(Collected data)

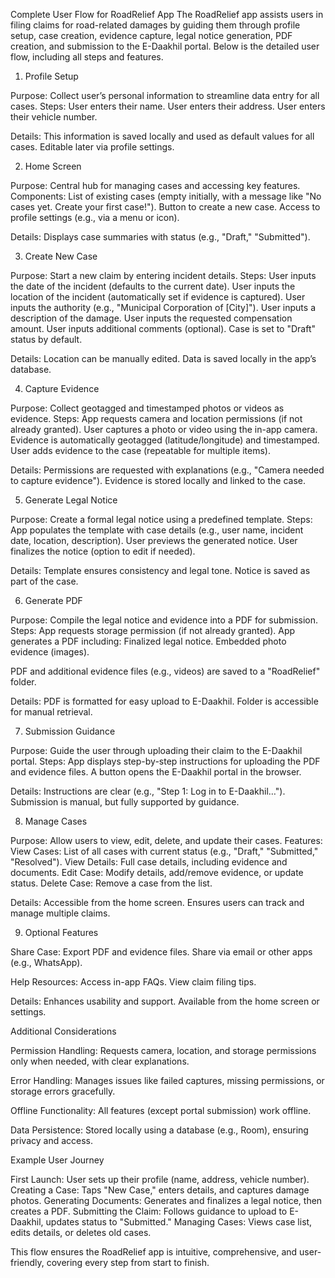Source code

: Complete User Flow for RoadRelief App
The RoadRelief app assists users in filing claims for road-related damages by guiding them through profile setup, case creation, evidence capture, legal notice generation, PDF creation, and submission to the E-Daakhil portal. Below is the detailed user flow, including all steps and features.

1. Profile Setup

Purpose: Collect user’s personal information to streamline data entry for all cases.
Steps:
User enters their name.
User enters their address.
User enters their vehicle number.


Details:
This information is saved locally and used as default values for all cases.
Editable later via profile settings.




2. Home Screen

Purpose: Central hub for managing cases and accessing key features.
Components:
List of existing cases (empty initially, with a message like "No cases yet. Create your first case!").
Button to create a new case.
Access to profile settings (e.g., via a menu or icon).


Details:
Displays case summaries with status (e.g., "Draft," "Submitted").




3. Create New Case

Purpose: Start a new claim by entering incident details.
Steps:
User inputs the date of the incident (defaults to the current date).
User inputs the location of the incident (automatically set if evidence is captured).
User inputs the authority (e.g., "Municipal Corporation of [City]").
User inputs a description of the damage.
User inputs the requested compensation amount.
User inputs additional comments (optional).
Case is set to "Draft" status by default.


Details:
Location can be manually edited.
Data is saved locally in the app’s database.




4. Capture Evidence

Purpose: Collect geotagged and timestamped photos or videos as evidence.
Steps:
App requests camera and location permissions (if not already granted).
User captures a photo or video using the in-app camera.
Evidence is automatically geotagged (latitude/longitude) and timestamped.
User adds evidence to the case (repeatable for multiple items).


Details:
Permissions are requested with explanations (e.g., "Camera needed to capture evidence").
Evidence is stored locally and linked to the case.




5. Generate Legal Notice

Purpose: Create a formal legal notice using a predefined template.
Steps:
App populates the template with case details (e.g., user name, incident date, location, description).
User previews the generated notice.
User finalizes the notice (option to edit if needed).


Details:
Template ensures consistency and legal tone.
Notice is saved as part of the case.




6. Generate PDF

Purpose: Compile the legal notice and evidence into a PDF for submission.
Steps:
App requests storage permission (if not already granted).
App generates a PDF including:
Finalized legal notice.
Embedded photo evidence (images).


PDF and additional evidence files (e.g., videos) are saved to a "RoadRelief" folder.


Details:
PDF is formatted for easy upload to E-Daakhil.
Folder is accessible for manual retrieval.




7. Submission Guidance

Purpose: Guide the user through uploading their claim to the E-Daakhil portal.
Steps:
App displays step-by-step instructions for uploading the PDF and evidence files.
A button opens the E-Daakhil portal in the browser.


Details:
Instructions are clear (e.g., "Step 1: Log in to E-Daakhil…").
Submission is manual, but fully supported by guidance.




8. Manage Cases

Purpose: Allow users to view, edit, delete, and update their cases.
Features:
View Cases: List of all cases with current status (e.g., "Draft," "Submitted," "Resolved").
View Details: Full case details, including evidence and documents.
Edit Case: Modify details, add/remove evidence, or update status.
Delete Case: Remove a case from the list.


Details:
Accessible from the home screen.
Ensures users can track and manage multiple claims.




9. Optional Features

Share Case:
Export PDF and evidence files.
Share via email or other apps (e.g., WhatsApp).


Help Resources:
Access in-app FAQs.
View claim filing tips.


Details:
Enhances usability and support.
Available from the home screen or settings.




Additional Considerations

Permission Handling:
Requests camera, location, and storage permissions only when needed, with clear explanations.


Error Handling:
Manages issues like failed captures, missing permissions, or storage errors gracefully.


Offline Functionality:
All features (except portal submission) work offline.


Data Persistence:
Stored locally using a database (e.g., Room), ensuring privacy and access.




Example User Journey

First Launch: User sets up their profile (name, address, vehicle number).
Creating a Case: Taps "New Case," enters details, and captures damage photos.
Generating Documents: Generates and finalizes a legal notice, then creates a PDF.
Submitting the Claim: Follows guidance to upload to E-Daakhil, updates status to "Submitted."
Managing Cases: Views case list, edits details, or deletes old cases.


This flow ensures the RoadRelief app is intuitive, comprehensive, and user-friendly, covering every step from start to finish.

## JOB ITEM
Write out the lines above exactly, beginning at the line that contains "First Launch: User" and continuing through the last line.

## PROBLEM SOLUTION
First Launch: User sets up their profile (name, address, vehicle number).
Creating a Case: Taps "New Case," enters details, and captures damage photos.
Generating Documents: Generates and finalizes a legal notice, then creates a PDF.
Submitting the Claim: Follows guidance to upload to E-Daakhil, updates status to "Submitted."
Managing Cases: Views case list, edits details, or deletes old cases.


This flow ensures the RoadRelief app is intuitive, comprehensive, and user-friendly, covering every step from start to finish.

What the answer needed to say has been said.